How is BTreeMap written to be robust against Ord implementations

Regarding Ord implementations that return a random value, consider the case where the insert method is called twice with the same key. Since the value needs to be updated, then the passed key needs to be compared again.

So if a different random value is returned, then if the implementation doesn’t consider that case you could end up with, for example [1,2,3,2]. If that case is permitted by the API, then any unsafe code cannot rely on the keys being in order, or even unique.

This means that, to maintain soundness, either the invariants any unsafe code relies on must be maintained, even with inconsistent Ord implementations, or, any unsafe code must stop relying on those “invariants”.

3 Likes

It can't be the same actual key because insert consumes the key that is passed in. It must be a different key, or a clone.

Do you mean equal keys? I.e. keys that compare equal when eq or cmp is called on them?

By "not in order" do you mean according to what cmp said?

I would suggest using letters rather than numbers in examples, because numbers suggest these are i32 with the standard Ord implementation which leads to confusion. We're talking about some other type with a different Ord implementation.

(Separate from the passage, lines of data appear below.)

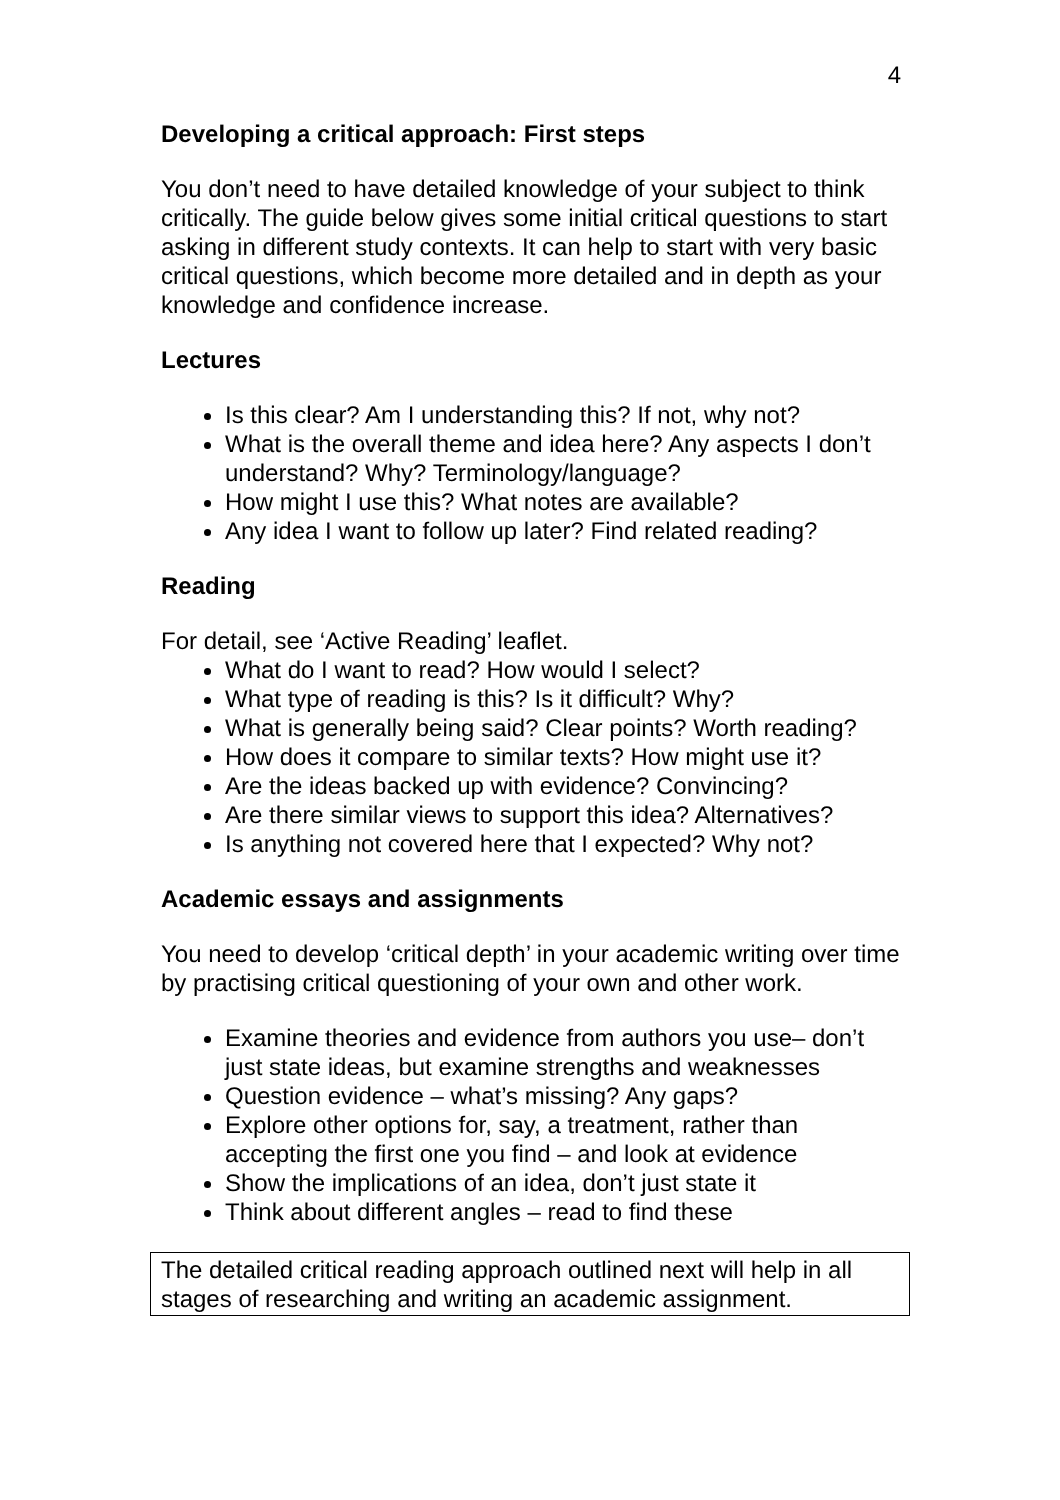4
Developing a critical approach: First steps
You don’t need to have detailed knowledge of your subject to think critically. The guide below gives some initial critical questions to start asking in different study contexts. It can help to start with very basic critical questions, which become more detailed and in depth as your knowledge and confidence increase.
Lectures
Is this clear? Am I understanding this? If not, why not?
What is the overall theme and idea here? Any aspects I don’t understand? Why? Terminology/language?
How might I use this? What notes are available?
Any idea I want to follow up later? Find related reading?
Reading
For detail, see ‘Active Reading’ leaflet.
What do I want to read? How would I select?
What type of reading is this? Is it difficult? Why?
What is generally being said? Clear points? Worth reading?
How does it compare to similar texts? How might use it?
Are the ideas backed up with evidence? Convincing?
Are there similar views to support this idea? Alternatives?
Is anything not covered here that I expected? Why not?
Academic essays and assignments
You need to develop ‘critical depth’ in your academic writing over time by practising critical questioning of your own and other work.
Examine theories and evidence from authors you use– don’t just state ideas, but examine strengths and weaknesses
Question evidence – what’s missing? Any gaps?
Explore other options for, say, a treatment, rather than accepting the first one you find – and look at evidence
Show the implications of an idea, don’t just state it
Think about different angles – read to find these
The detailed critical reading approach outlined next will help in all stages of researching and writing an academic assignment.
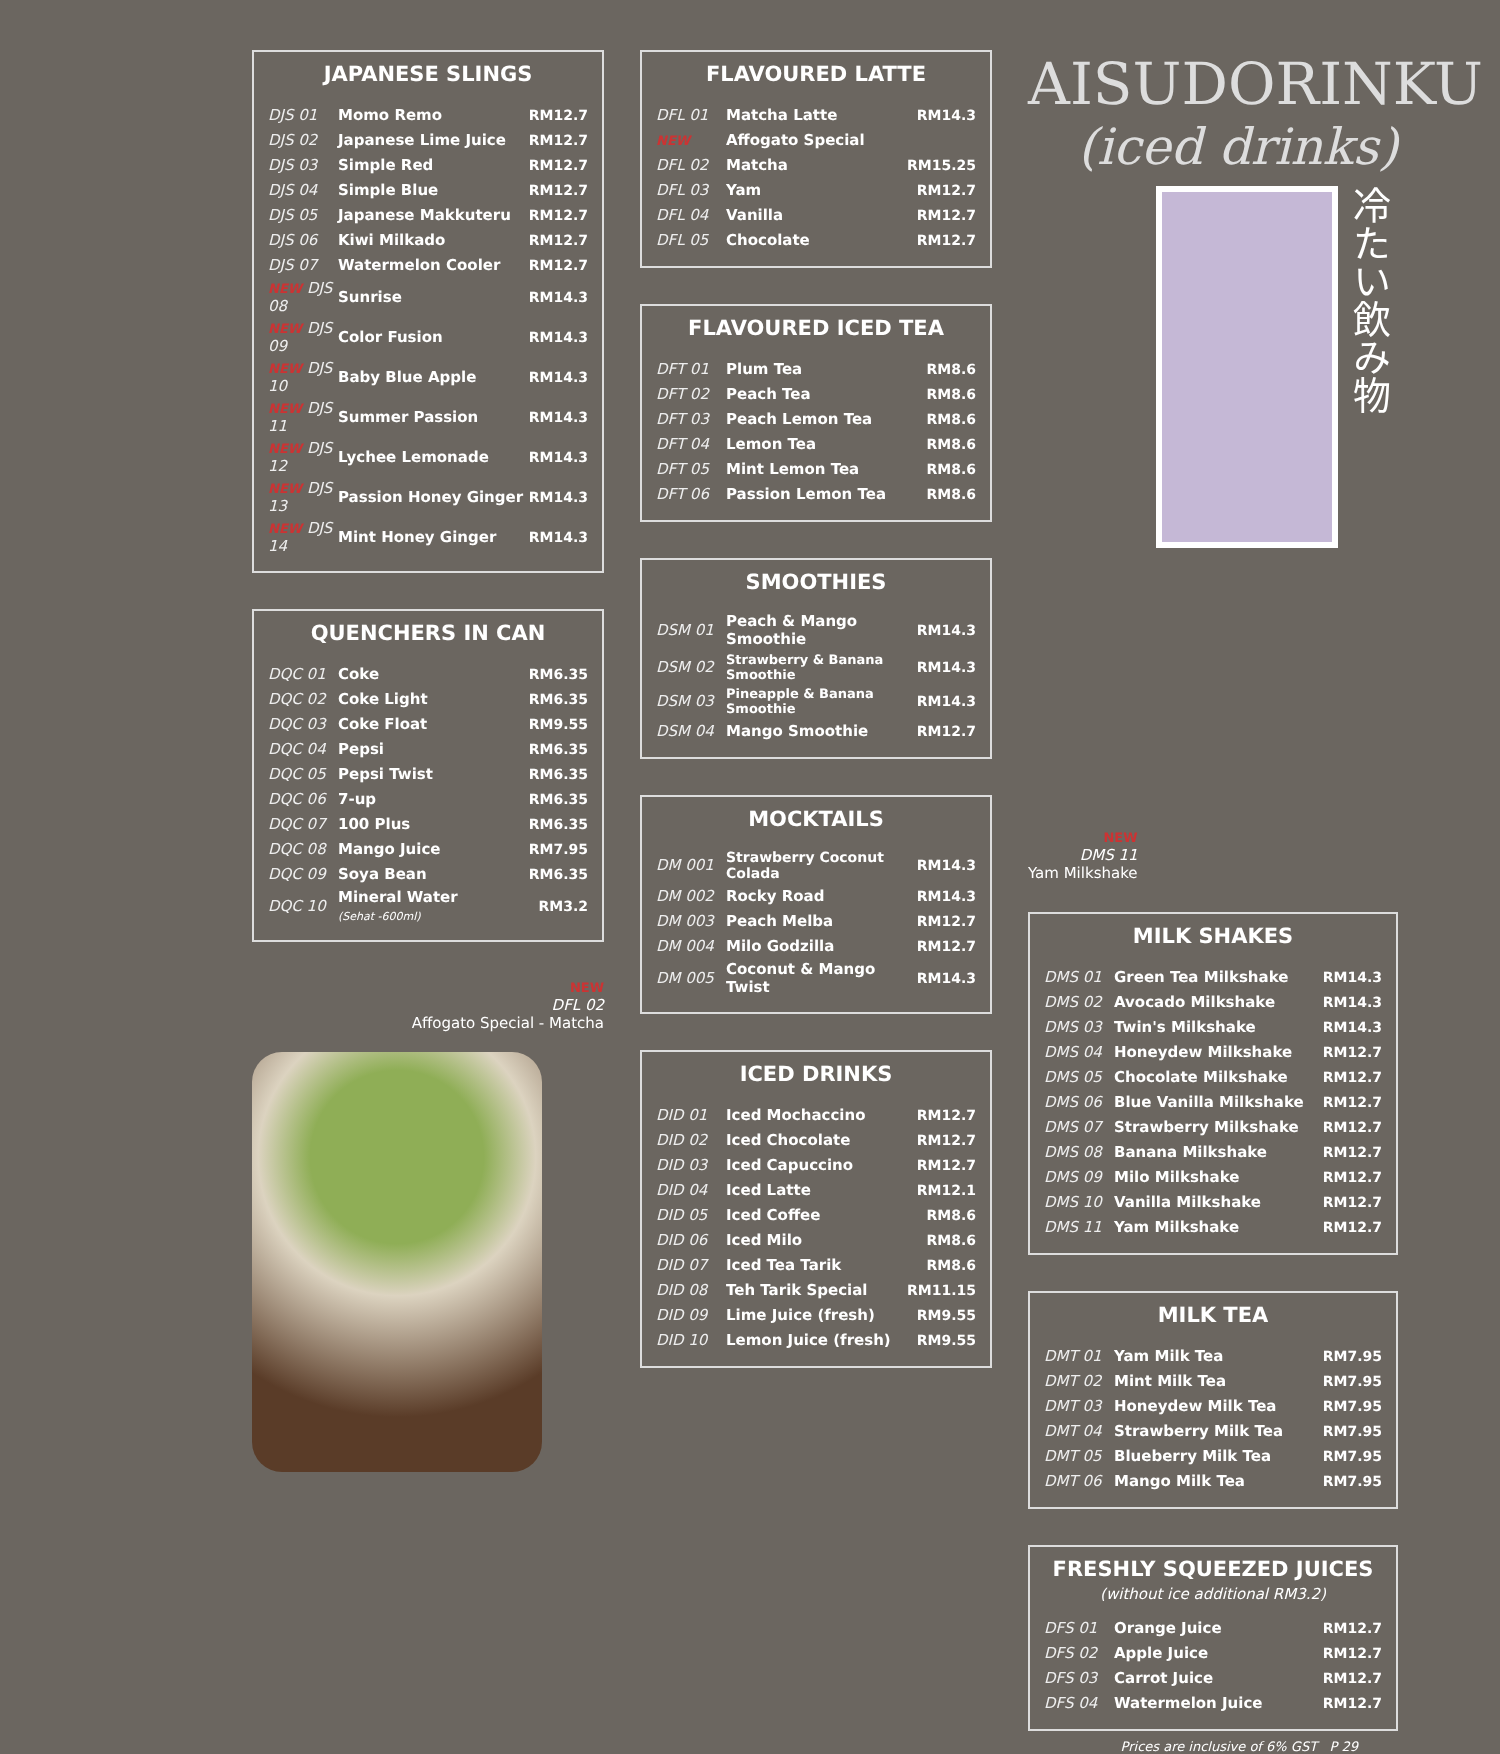JAPANESE SLINGS
| DJS 01 | Momo Remo | RM12.7 |
| DJS 02 | Japanese Lime Juice | RM12.7 |
| DJS 03 | Simple Red | RM12.7 |
| DJS 04 | Simple Blue | RM12.7 |
| DJS 05 | Japanese Makkuteru | RM12.7 |
| DJS 06 | Kiwi Milkado | RM12.7 |
| DJS 07 | Watermelon Cooler | RM12.7 |
| NEW DJS 08 | Sunrise | RM14.3 |
| NEW DJS 09 | Color Fusion | RM14.3 |
| NEW DJS 10 | Baby Blue Apple | RM14.3 |
| NEW DJS 11 | Summer Passion | RM14.3 |
| NEW DJS 12 | Lychee Lemonade | RM14.3 |
| NEW DJS 13 | Passion Honey Ginger | RM14.3 |
| NEW DJS 14 | Mint Honey Ginger | RM14.3 |
QUENCHERS IN CAN
| DQC 01 | Coke | RM6.35 |
| DQC 02 | Coke Light | RM6.35 |
| DQC 03 | Coke Float | RM9.55 |
| DQC 04 | Pepsi | RM6.35 |
| DQC 05 | Pepsi Twist | RM6.35 |
| DQC 06 | 7-up | RM6.35 |
| DQC 07 | 100 Plus | RM6.35 |
| DQC 08 | Mango Juice | RM7.95 |
| DQC 09 | Soya Bean | RM6.35 |
| DQC 10 | Mineral Water (Sehat -600ml) | RM3.2 |
NEW
DFL 02
Affogato Special - Matcha
FLAVOURED LATTE
| DFL 01 | Matcha Latte | RM14.3 |
| NEW | Affogato Special | |
| DFL 02 | Matcha | RM15.25 |
| DFL 03 | Yam | RM12.7 |
| DFL 04 | Vanilla | RM12.7 |
| DFL 05 | Chocolate | RM12.7 |
FLAVOURED ICED TEA
| DFT 01 | Plum Tea | RM8.6 |
| DFT 02 | Peach Tea | RM8.6 |
| DFT 03 | Peach Lemon Tea | RM8.6 |
| DFT 04 | Lemon Tea | RM8.6 |
| DFT 05 | Mint Lemon Tea | RM8.6 |
| DFT 06 | Passion Lemon Tea | RM8.6 |
SMOOTHIES
| DSM 01 | Peach & Mango Smoothie | RM14.3 |
| DSM 02 | Strawberry & Banana Smoothie | RM14.3 |
| DSM 03 | Pineapple & Banana Smoothie | RM14.3 |
| DSM 04 | Mango Smoothie | RM12.7 |
MOCKTAILS
| DM 001 | Strawberry Coconut Colada | RM14.3 |
| DM 002 | Rocky Road | RM14.3 |
| DM 003 | Peach Melba | RM12.7 |
| DM 004 | Milo Godzilla | RM12.7 |
| DM 005 | Coconut & Mango Twist | RM14.3 |
ICED DRINKS
| DID 01 | Iced Mochaccino | RM12.7 |
| DID 02 | Iced Chocolate | RM12.7 |
| DID 03 | Iced Capuccino | RM12.7 |
| DID 04 | Iced Latte | RM12.1 |
| DID 05 | Iced Coffee | RM8.6 |
| DID 06 | Iced Milo | RM8.6 |
| DID 07 | Iced Tea Tarik | RM8.6 |
| DID 08 | Teh Tarik Special | RM11.15 |
| DID 09 | Lime Juice (fresh) | RM9.55 |
| DID 10 | Lemon Juice (fresh) | RM9.55 |
AISUDORINKU
(iced drinks)
冷たい飲み物
NEW
DMS 11
Yam Milkshake
MILK SHAKES
| DMS 01 | Green Tea Milkshake | RM14.3 |
| DMS 02 | Avocado Milkshake | RM14.3 |
| DMS 03 | Twin's Milkshake | RM14.3 |
| DMS 04 | Honeydew Milkshake | RM12.7 |
| DMS 05 | Chocolate Milkshake | RM12.7 |
| DMS 06 | Blue Vanilla Milkshake | RM12.7 |
| DMS 07 | Strawberry Milkshake | RM12.7 |
| DMS 08 | Banana Milkshake | RM12.7 |
| DMS 09 | Milo Milkshake | RM12.7 |
| DMS 10 | Vanilla Milkshake | RM12.7 |
| DMS 11 | Yam Milkshake | RM12.7 |
MILK TEA
| DMT 01 | Yam Milk Tea | RM7.95 |
| DMT 02 | Mint Milk Tea | RM7.95 |
| DMT 03 | Honeydew Milk Tea | RM7.95 |
| DMT 04 | Strawberry Milk Tea | RM7.95 |
| DMT 05 | Blueberry Milk Tea | RM7.95 |
| DMT 06 | Mango Milk Tea | RM7.95 |
FRESHLY SQUEEZED JUICES
(without ice additional RM3.2)
| DFS 01 | Orange Juice | RM12.7 |
| DFS 02 | Apple Juice | RM12.7 |
| DFS 03 | Carrot Juice | RM12.7 |
| DFS 04 | Watermelon Juice | RM12.7 |
Prices are inclusive of 6% GST P 29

If [a, b1, c, b2] order resulted from insertions, BTreeMap either never compared b1 against b2 during insertion using eq or cmp, or if it did then cmp must have said that b1 is smaller than b2. So in either case they cannot be called "not in order" or "same key" according to what Ord / PartialEq has said so far.

Those are in order according to the results of all the comparisons performed so far during insertions.

The only way for cmp to even have a chance to violate the linear order property is to ask it a redundant question, such as to compare the same two elements twice.

But we never do that, at least in the naive implementation of insert / get that I am thinking about.

1 Like

Summary: it's something to be aware of when implementing BTreeMap, but I highly suspect it doesn't actually cause any difficulties in the practical implementation because there is no need to ever call cmp again on elements that have already been inserted, thus there is no risk of any inconsistency.

All the algorithms manipulating B-trees can move elements around maintaining the order without having the call cmp again -- the order is already implicit in the layout of the data structure.

Fair point, I did misspeak there. A more accurate things for me to have said would be "...cannot rely on the keys being in a consistent order, ...".

If the Ord implementation, and associated Eq implementation are sufficiently strange, then there isn't a single ordering for the keys. Instead of the keys being laid out in "the order" they are merely laid out in an order.

The keys can be shared references or Copy types, so multiple copies of the same bits can end up in the data structure. It is true that the phrase "the same key", that I used, is a little imprecise in this context.

I think you are aware of this, but for others reading: Ord requires the type to implement Eq as well.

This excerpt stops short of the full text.